The decision was made for me when Stacy beat Sam by a nose. ‘Oh my God,’ she’d said, hugging me as I caught Sam’s eye over her shoulder. ‘That flight was like a million years long, I can’t believe I’m finally here!’
‘Welcome to Hong Kong, Stace! And this is Sam.’ He stood a little shyly beside me, reaching for my hand. Then he kissed her cheek, and she blushed. Actually blushed.

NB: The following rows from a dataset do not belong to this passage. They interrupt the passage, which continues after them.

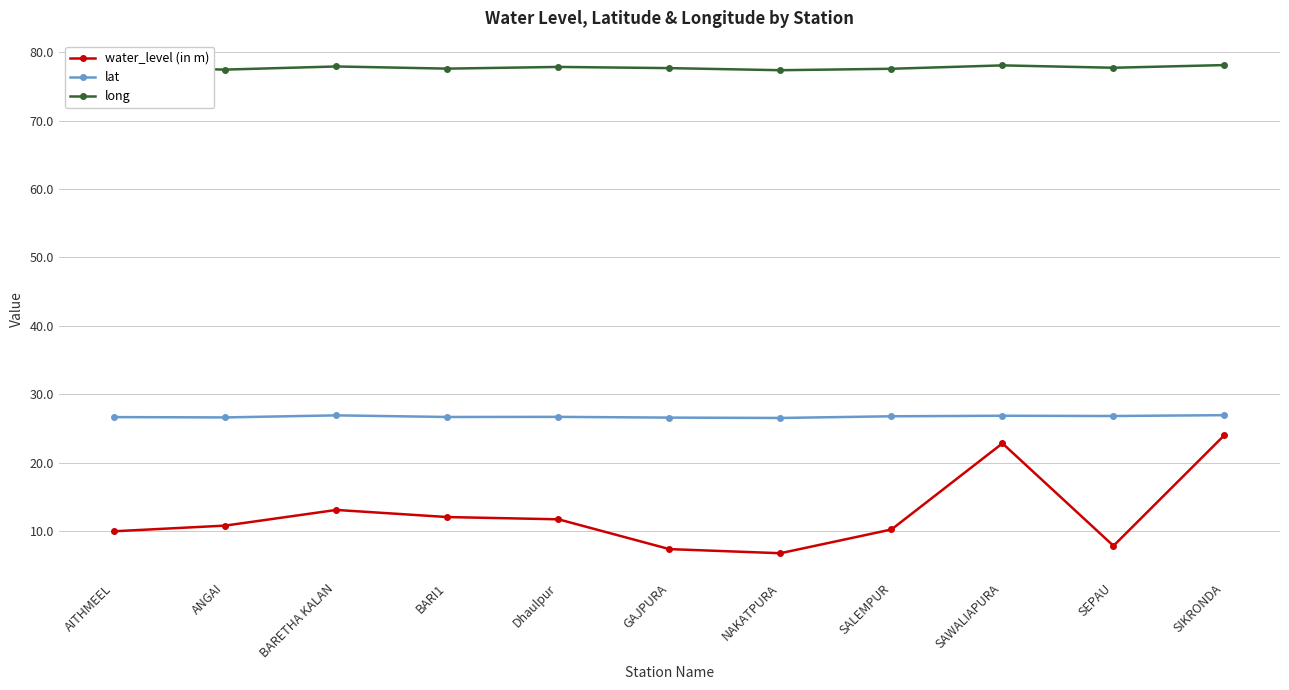

Does the chart have visible grid lines?

Yes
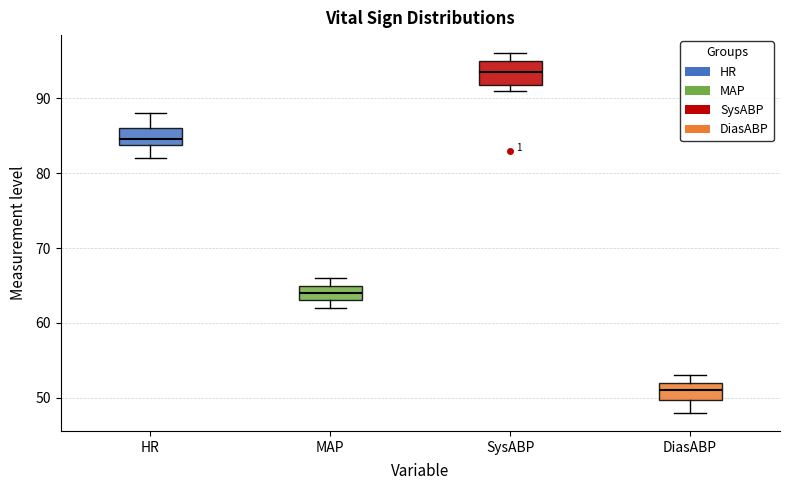

Which box is the tallest, from its lower edge to its upper edge?

SysABP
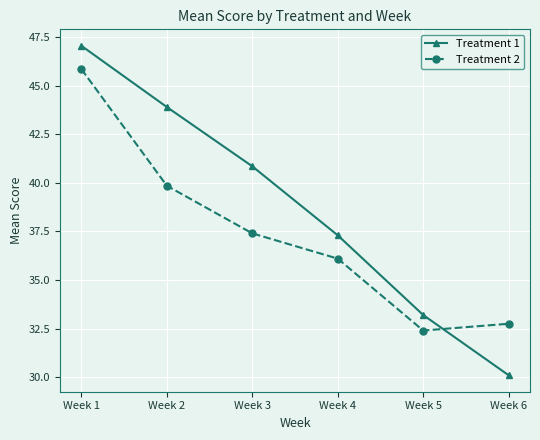

Which series has the largest range (max minus min)?

Treatment 1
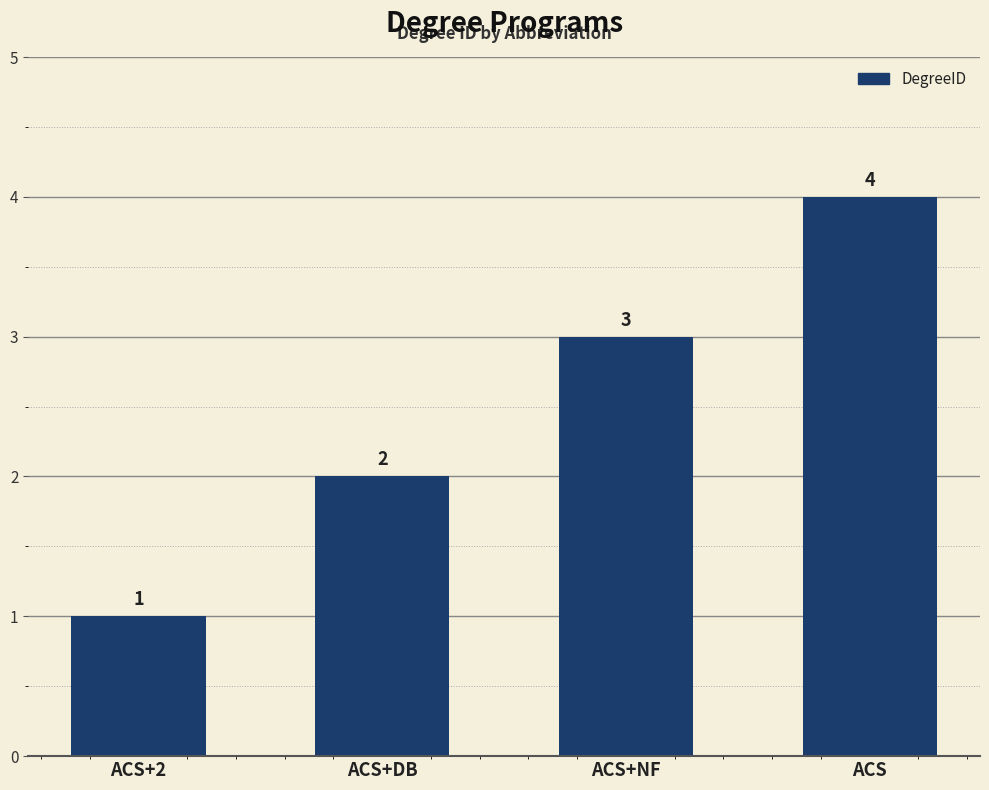

What is the difference between the maximum and minimum values?

3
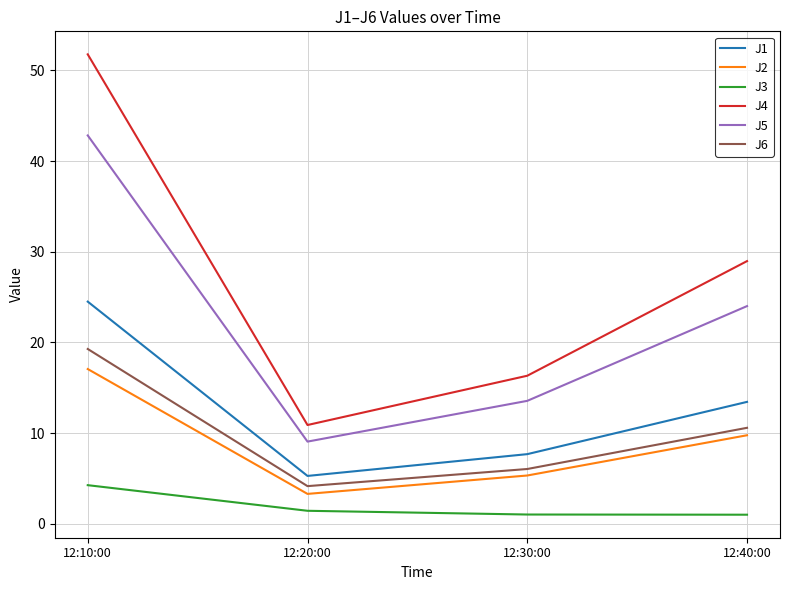

What is the total value across all series at 12:40:00?

87.8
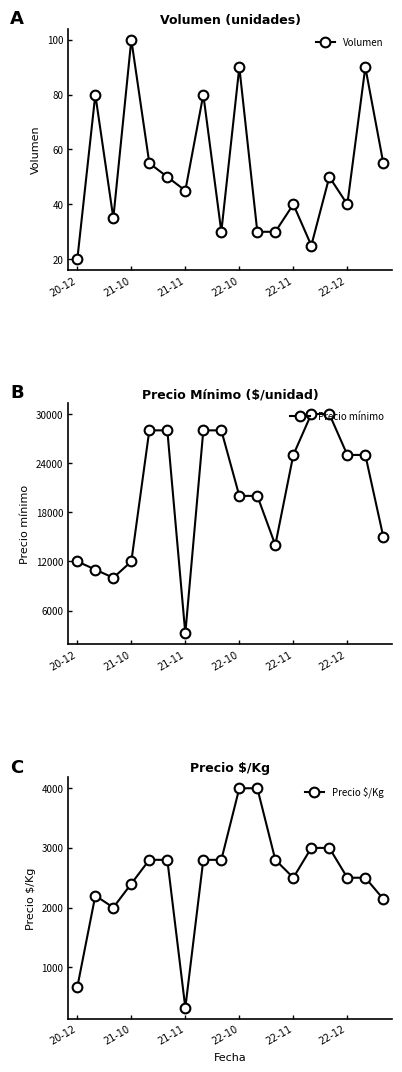

How many values in the Precio $/Kg series are below 2800?

9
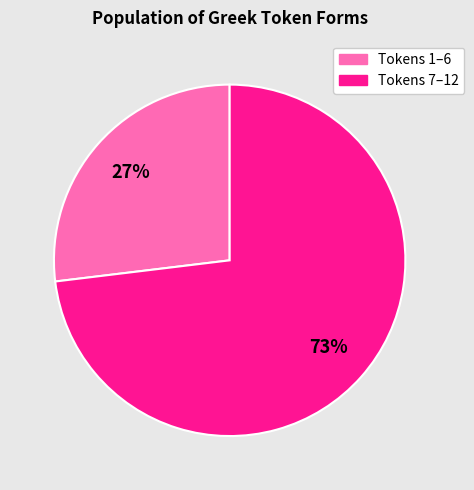

Is there a majority slice in this chart?

Yes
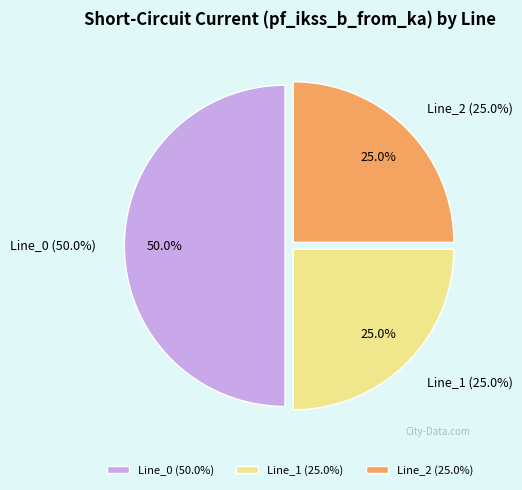

Is it true that Line_2 is 25% of the pie?

True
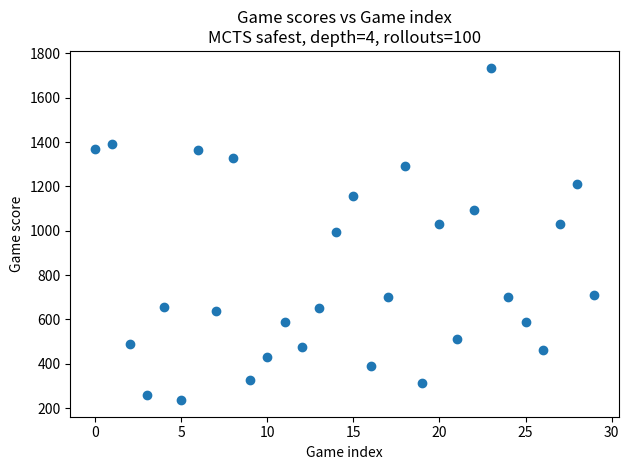

What is the range of Y values (max minus min)?

1500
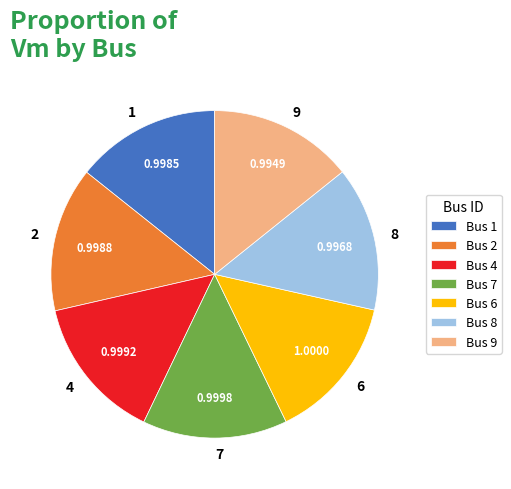

How many slices are in this pie chart?

7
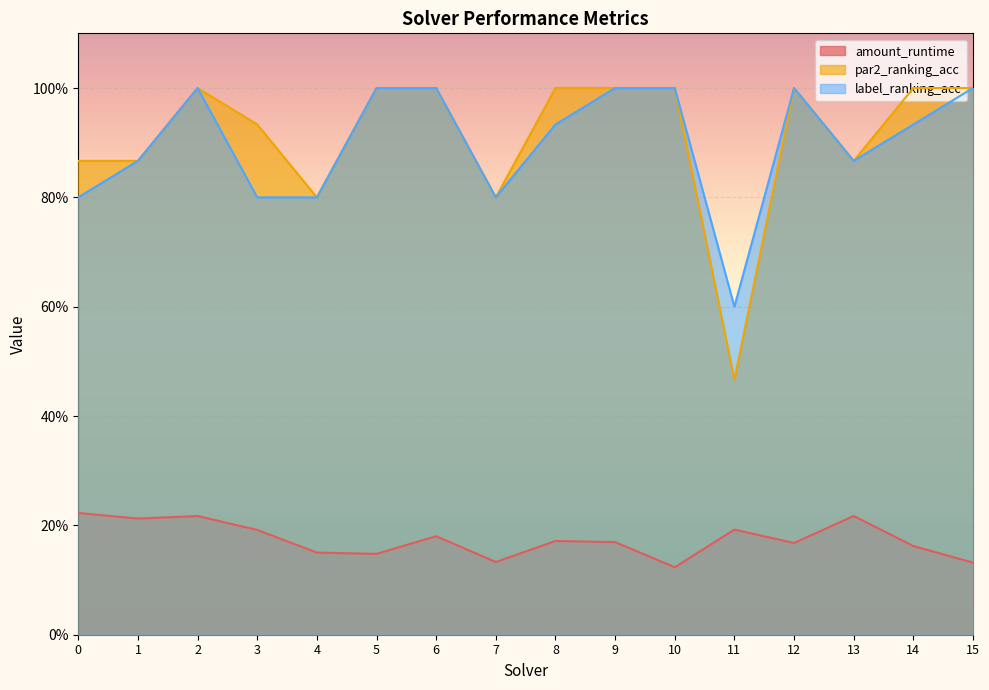

What is the value of the label_ranking_acc point at the 2nd from the left?

0.9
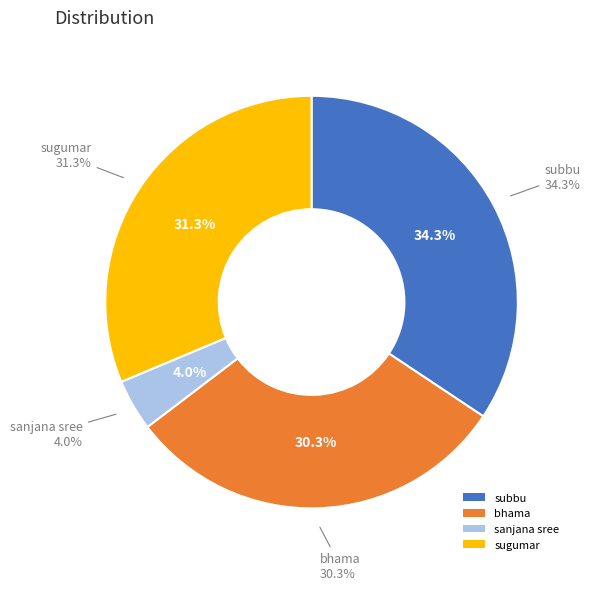

To the nearest percent, what is the difference between the largest and smallest slice percentages?

30%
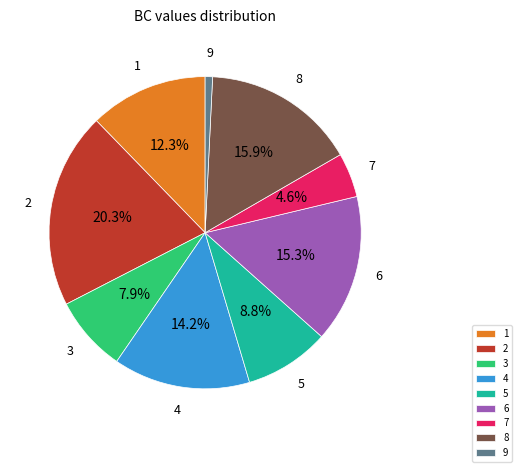

To the nearest percent, what portion does 2 represent?

20%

‘Hi, you,’ he said to me, enveloping me in his arms. His lips were magic. Just seeing them, imagining, remembering their remarkable abilities, made it hard to keep from panting. He kissed me with his whole mouth, soft and slow, so sensual, his hand holding, then caressing the back of my neck and pulling me closer, keeping me firmly with him. His other hand explored my jawline, our bodies pushing against each other. Kissing him was like being in a sensory deprivation chamber; I was aware of only my body, and its reaction to him. Somewhere in the back of my mind my mother reminded me that there were hundreds of people who may not care to see us humping each other in Arrivals. I respectfully asked her to shut up.
‘Ehem.’
Right. Stacy. ‘Sorry,’ I said after our last (well, third to last) kiss. ‘Are you ready for Hong Kong? Though you must be exhausted. You should probably take it easy tonight.’ Even as I said the words I was plotting to ditch her in my apartment. Bad friend, capital B, small f.
The fact that I feel so guilty isn’t nearly enough penance. When I shuffle off this mortal coil, Saint Peter will scoff at me and slam shut the Pearly Gates. And I’ll deserve it, because I should not be having the time of my life, holding Sam’s hand, gazing at what might be the most gorgeous view on the planet.
Think Fiji, Hawaii or one of the Caribbean jewels like St Lucia. Put the Manhattan skyline on the shore, and wire up all the buildings with jaw-dropping illumination so that the whole scene lights up like a pinball machine. Finally, build a restaurant with panoramic views atop one of the green-carpeted mountains. That’s The Peak. It’s supposed to be one of the most romantic places on earth, but surely that depends on your date. The troll with the bad breath still wouldn’t stand a chance here, whereas Sam could have his way with me in a Tesco. It’s all a matter of perspective.
At the moment my perspective is trained on Sam. I’ve just told him my news.